Ahí estamos parados todos juntos, al mismo tiempo y en el mismo espacio, las diez Patronas, cientos de migrantes colgados en la parte final de los vagones, otros parados en el techo, algunos escondidos en los remolques y otros más metidos en las entrañas de esa bestia maldita. ¡Ah, sí!, y una servidora con una caja, en cuyo interior hay quince bolsas de plástico perfectamente bien anudadas, las cuales a su vez contienen cuatro panes de agua, un cuarto de arroz, uno de frijol, quince tortillas y, cuando la buena suerte cae, una pequeña lata de atún.
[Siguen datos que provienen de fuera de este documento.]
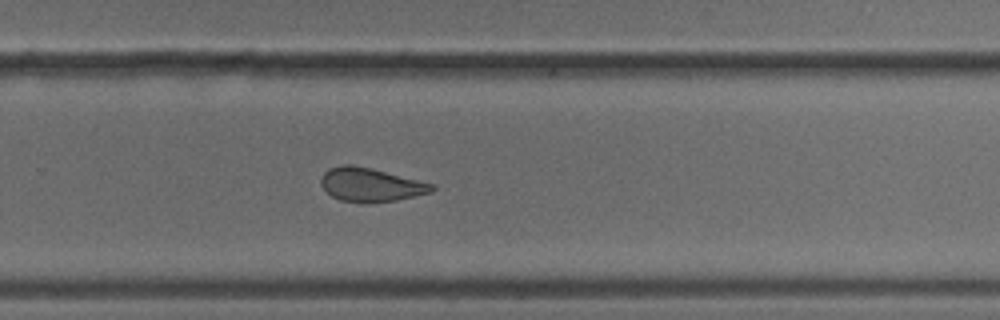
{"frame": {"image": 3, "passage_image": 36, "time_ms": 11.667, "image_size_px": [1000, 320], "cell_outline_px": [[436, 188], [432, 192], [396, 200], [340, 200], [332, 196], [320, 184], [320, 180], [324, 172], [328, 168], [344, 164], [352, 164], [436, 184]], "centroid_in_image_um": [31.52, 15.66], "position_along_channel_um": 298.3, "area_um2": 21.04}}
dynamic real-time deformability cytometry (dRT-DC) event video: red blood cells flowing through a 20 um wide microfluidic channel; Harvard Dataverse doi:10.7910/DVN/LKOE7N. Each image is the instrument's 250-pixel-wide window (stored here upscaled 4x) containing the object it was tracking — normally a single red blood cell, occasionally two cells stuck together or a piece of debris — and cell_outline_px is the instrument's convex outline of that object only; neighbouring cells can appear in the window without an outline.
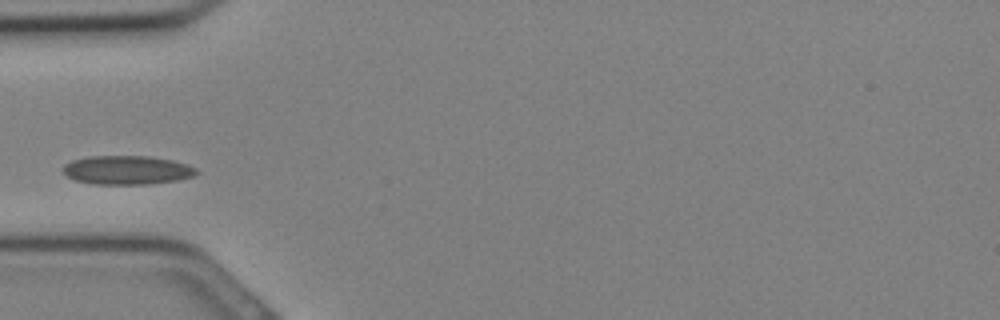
{"species": "Egyptian fruit bat (a non-hibernating species)", "species_latin": "Rousettus aegyptiacus", "temperature_condition": "cold", "stored_images_in_passage": 14, "camera_frame_rate_fps": 3000, "um_per_image_px": 0.085, "animal": {"sex": "female"}, "frame": {"image": 1, "passage_image": 1, "time_ms": 0.0, "image_size_px": [1000, 320], "cell_outline_px": [[200, 172], [192, 176], [176, 180], [152, 184], [92, 184], [76, 180], [68, 176], [64, 172], [64, 164], [72, 160], [88, 156], [148, 156], [172, 160], [188, 164], [196, 168]], "centroid_in_image_um": [10.82, 14.45], "position_along_channel_um": 74.2, "area_um2": 22.43}}
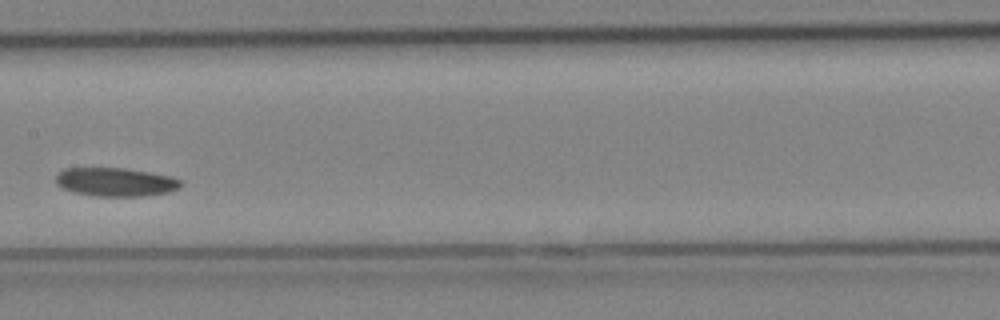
{"frame": {"image": 2, "passage_image": 7, "time_ms": 2.0, "image_size_px": [1000, 320], "cell_outline_px": [[184, 184], [180, 188], [168, 192], [140, 196], [96, 196], [72, 192], [56, 184], [56, 176], [64, 168], [124, 168], [152, 172], [172, 176], [180, 180]], "centroid_in_image_um": [9.85, 15.46], "position_along_channel_um": 197.5, "area_um2": 20.92}}
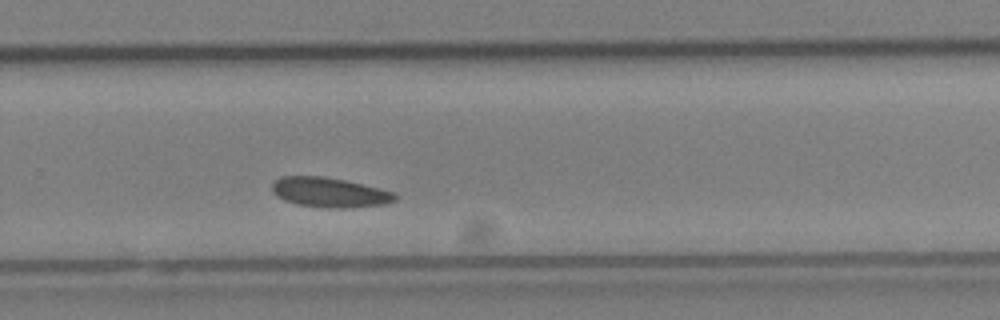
{"frame": {"image": 3, "passage_image": 12, "time_ms": 3.667, "image_size_px": [1000, 320], "cell_outline_px": [[396, 200], [388, 204], [348, 208], [328, 208], [296, 204], [284, 200], [276, 196], [272, 192], [272, 184], [280, 176], [324, 176], [344, 180], [380, 188], [396, 192]], "centroid_in_image_um": [28.03, 16.36], "position_along_channel_um": 301.8, "area_um2": 21.56}}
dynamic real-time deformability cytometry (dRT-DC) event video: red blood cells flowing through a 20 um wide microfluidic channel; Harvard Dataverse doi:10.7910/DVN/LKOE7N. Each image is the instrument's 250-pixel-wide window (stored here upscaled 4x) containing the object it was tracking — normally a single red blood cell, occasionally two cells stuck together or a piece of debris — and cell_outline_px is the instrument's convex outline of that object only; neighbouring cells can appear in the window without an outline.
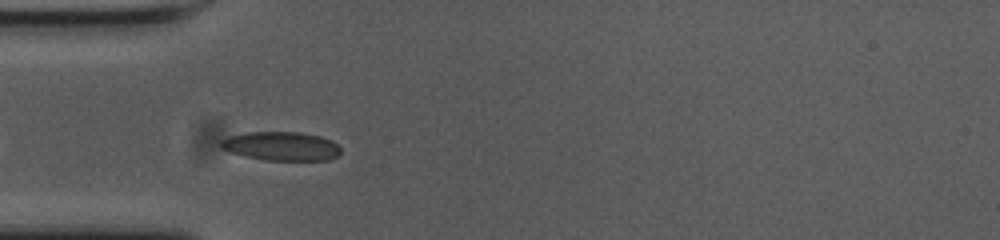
{"species": "common noctule bat (a hibernating species)", "species_latin": "Nyctalus noctula", "temperature_condition": "cold", "stored_images_in_passage": 28, "camera_frame_rate_fps": 3000, "um_per_image_px": 0.085, "animal": {"sex": "female", "body_mass_g": 23.0, "forearm_length_mm": 53.4}, "frame": {"image": 1, "passage_image": 5, "time_ms": 1.333, "image_size_px": [1000, 240], "cell_outline_px": [[340, 156], [328, 160], [264, 160], [244, 156], [220, 148], [220, 140], [228, 136], [244, 132], [300, 132], [320, 136], [332, 140], [340, 148]], "centroid_in_image_um": [23.91, 12.42], "position_along_channel_um": 61.1, "area_um2": 20.35}}
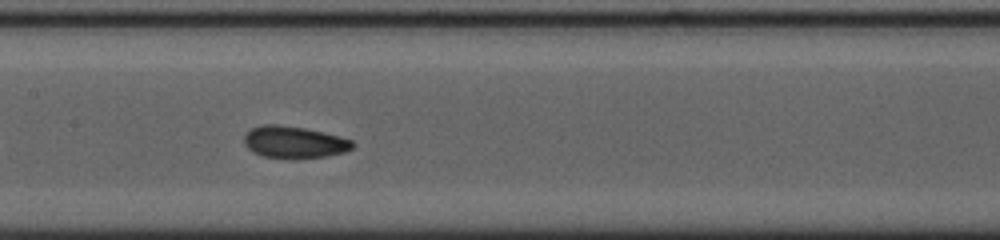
{"frame": {"image": 2, "passage_image": 15, "time_ms": 4.667, "image_size_px": [1000, 240], "cell_outline_px": [[356, 144], [352, 148], [344, 152], [324, 156], [292, 160], [264, 156], [248, 148], [244, 144], [244, 136], [252, 128], [264, 124], [276, 124], [304, 128], [340, 136], [352, 140]], "centroid_in_image_um": [25.02, 12.1], "position_along_channel_um": 182.4, "area_um2": 20.23}}
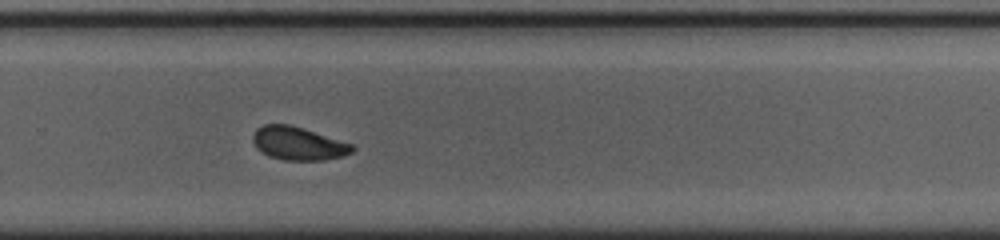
{"frame": {"image": 3, "passage_image": 25, "time_ms": 8.0, "image_size_px": [1000, 240], "cell_outline_px": [[356, 148], [352, 152], [344, 156], [324, 160], [284, 160], [268, 156], [256, 148], [252, 140], [252, 136], [256, 128], [264, 124], [288, 124], [304, 128], [352, 144]], "centroid_in_image_um": [25.33, 12.19], "position_along_channel_um": 304.5, "area_um2": 19.36}}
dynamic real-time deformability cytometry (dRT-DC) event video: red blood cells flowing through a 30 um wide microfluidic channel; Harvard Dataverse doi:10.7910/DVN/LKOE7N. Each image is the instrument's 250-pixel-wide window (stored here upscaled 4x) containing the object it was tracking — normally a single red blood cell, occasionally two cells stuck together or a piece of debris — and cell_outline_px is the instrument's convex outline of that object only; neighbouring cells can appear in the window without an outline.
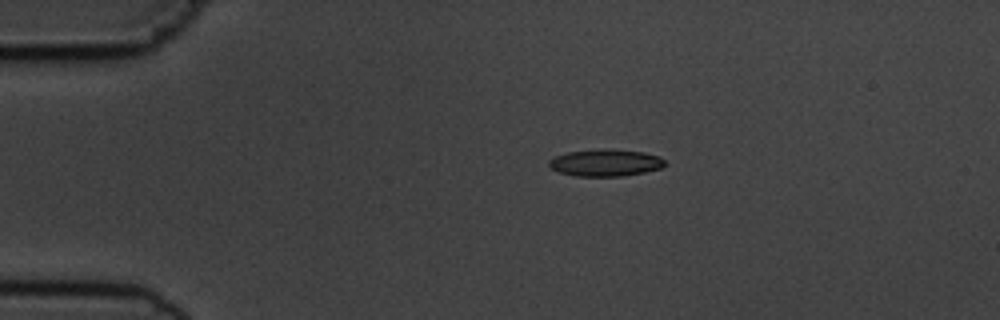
{"species": "common noctule bat (a hibernating species)", "species_latin": "Nyctalus noctula", "temperature_condition": "cold", "stored_images_in_passage": 3, "camera_frame_rate_fps": 3000, "um_per_image_px": 0.085, "animal": {"sex": "male", "body_mass_g": 19.5, "forearm_length_mm": 54.6}, "frame": {"image": 1, "passage_image": 1, "time_ms": 0.0, "image_size_px": [1000, 320], "cell_outline_px": [[664, 164], [660, 168], [644, 172], [620, 176], [576, 176], [560, 172], [548, 168], [548, 160], [556, 156], [568, 152], [644, 152], [660, 156], [664, 160]], "centroid_in_image_um": [51.43, 13.89], "position_along_channel_um": 33.6, "area_um2": 17.11}}
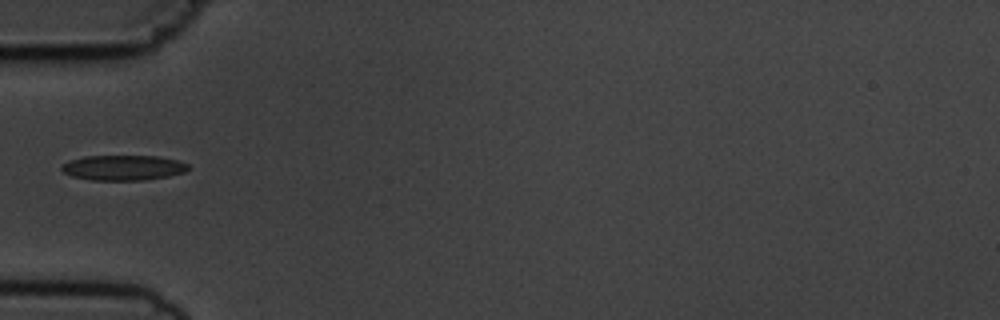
{"frame": {"image": 2, "passage_image": 3, "time_ms": 2.333, "image_size_px": [1000, 320], "cell_outline_px": [[192, 168], [184, 172], [168, 176], [144, 180], [92, 180], [72, 176], [64, 172], [60, 168], [64, 164], [72, 160], [84, 156], [156, 156], [180, 160], [188, 164]], "centroid_in_image_um": [10.54, 14.25], "position_along_channel_um": 74.5, "area_um2": 18.55}}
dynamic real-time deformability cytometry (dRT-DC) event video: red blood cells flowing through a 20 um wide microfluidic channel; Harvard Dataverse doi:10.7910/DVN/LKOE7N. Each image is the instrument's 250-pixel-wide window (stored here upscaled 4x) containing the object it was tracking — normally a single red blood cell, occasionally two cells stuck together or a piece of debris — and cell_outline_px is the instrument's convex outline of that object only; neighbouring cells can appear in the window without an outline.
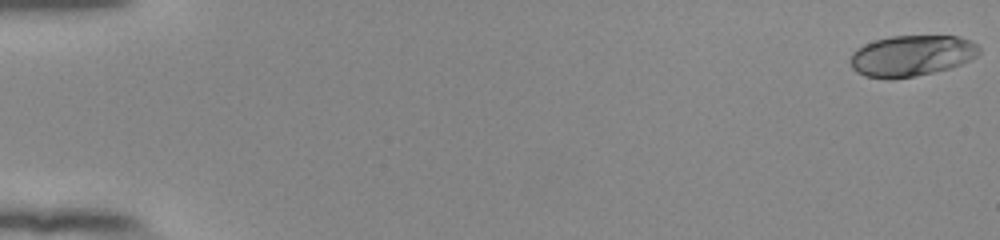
{"species": "human", "species_latin": "Homo sapiens", "temperature_condition": "room temperature", "stored_images_in_passage": 54, "camera_frame_rate_fps": 3000, "um_per_image_px": 0.085, "donor": {"sex": "female"}, "frame": {"image": 1, "passage_image": 1, "time_ms": 0.0, "image_size_px": [1000, 240], "cell_outline_px": [[980, 52], [976, 56], [952, 68], [916, 76], [888, 80], [864, 76], [856, 72], [852, 68], [852, 52], [856, 48], [864, 44], [876, 40], [892, 36], [960, 36], [972, 40], [980, 48]], "centroid_in_image_um": [77.49, 4.74], "position_along_channel_um": 7.5, "area_um2": 30.98}}
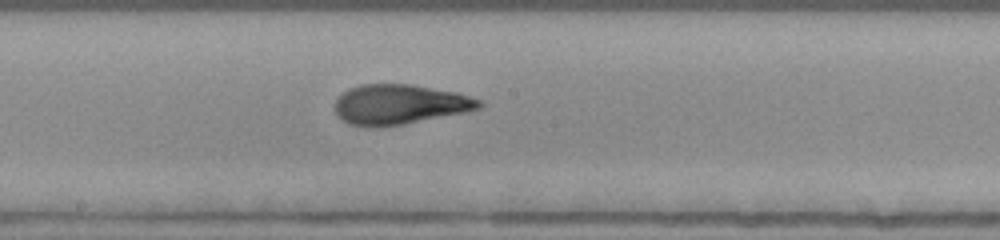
{"frame": {"image": 2, "passage_image": 31, "time_ms": 10.0, "image_size_px": [1000, 240], "cell_outline_px": [[484, 104], [480, 108], [468, 112], [404, 124], [376, 128], [368, 128], [348, 124], [336, 116], [336, 100], [348, 88], [360, 84], [408, 84], [456, 92], [484, 100]], "centroid_in_image_um": [33.98, 8.89], "position_along_channel_um": 214.2, "area_um2": 33.99}}
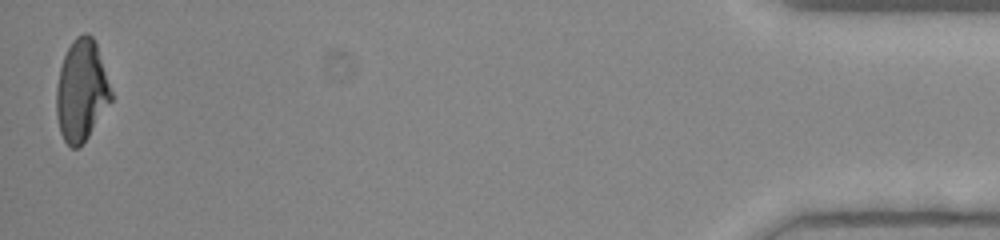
{"frame": {"image": 3, "passage_image": 54, "time_ms": 17.667, "image_size_px": [1000, 240], "cell_outline_px": [[112, 100], [88, 136], [76, 148], [72, 148], [64, 140], [60, 132], [56, 116], [56, 88], [60, 68], [64, 56], [72, 40], [76, 36], [84, 32], [88, 32], [92, 36], [96, 44], [112, 92]], "centroid_in_image_um": [6.91, 7.68], "position_along_channel_um": 428.3, "area_um2": 32.08}, "authors_computed_cell_mechanics": {"area_um2": 32.5414, "velocity_mm_per_s": 3.8933, "shape_relaxation_time_tau1_ms": 4.7412, "shape_relaxation_time_tau2_ms": 1.0014, "deformation_change_tau1": 0.201, "deformation_change_tau2": 0.0715}}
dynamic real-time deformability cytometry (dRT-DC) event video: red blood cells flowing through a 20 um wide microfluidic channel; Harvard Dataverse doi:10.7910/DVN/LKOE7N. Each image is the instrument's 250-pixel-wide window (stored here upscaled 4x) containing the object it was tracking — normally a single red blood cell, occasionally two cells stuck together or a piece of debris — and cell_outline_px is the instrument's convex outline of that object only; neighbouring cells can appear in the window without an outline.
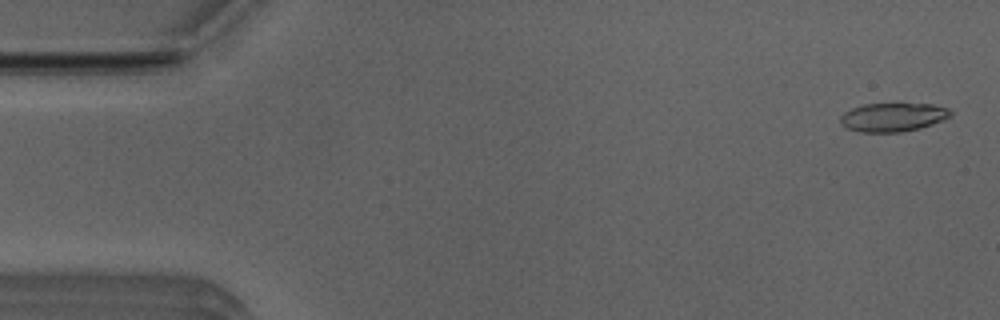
{"species": "Egyptian fruit bat (a non-hibernating species)", "species_latin": "Rousettus aegyptiacus", "temperature_condition": "room temperature", "stored_images_in_passage": 48, "camera_frame_rate_fps": 3000, "um_per_image_px": 0.085, "animal": {"sex": "male"}, "frame": {"image": 1, "passage_image": 2, "time_ms": 0.333, "image_size_px": [1000, 320], "cell_outline_px": [[952, 116], [944, 120], [920, 128], [900, 132], [860, 132], [848, 128], [840, 124], [840, 116], [844, 112], [852, 108], [864, 104], [932, 104], [948, 108], [952, 112]], "centroid_in_image_um": [75.91, 9.96], "position_along_channel_um": 9.1, "area_um2": 18.44}}
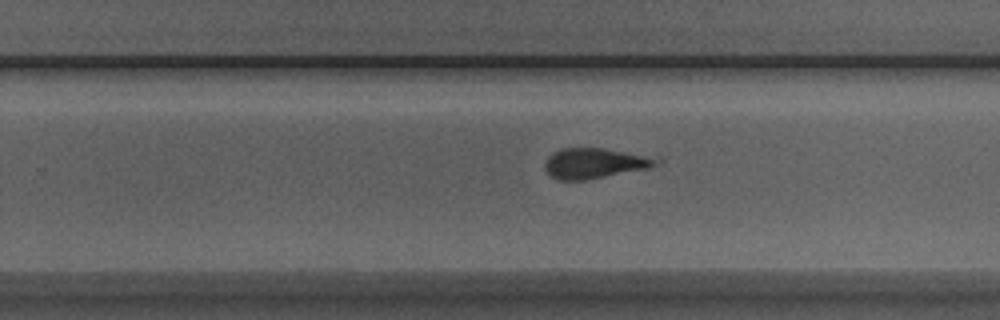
{"frame": {"image": 2, "passage_image": 32, "time_ms": 10.333, "image_size_px": [1000, 320], "cell_outline_px": [[664, 160], [660, 164], [648, 168], [588, 180], [560, 180], [552, 176], [544, 168], [544, 160], [552, 152], [560, 148], [604, 148], [660, 156]], "centroid_in_image_um": [50.64, 13.85], "position_along_channel_um": 279.2, "area_um2": 20.35}}
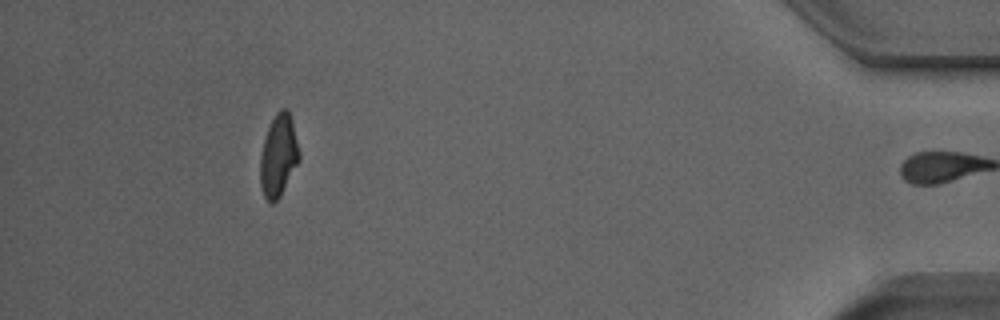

Otras compañeras llevan pasteles —”calidad tres días de antigüedad Chedraui”—; algunas más cargan bolsas con pan dulce, y otras —las más aguerridas tal vez—, tres botellas de plástico llenas de agua, anudadas con un pequeñísimo hilo de rafia que juras en cualquier momento se romperá, a lo mejor por el hilo, por el peso de las botellas, por la velocidad de La Bestia o por la angustia de atraparlas de ese migrante sediento que, muy probablemente, lleva días sin consumir el líquido.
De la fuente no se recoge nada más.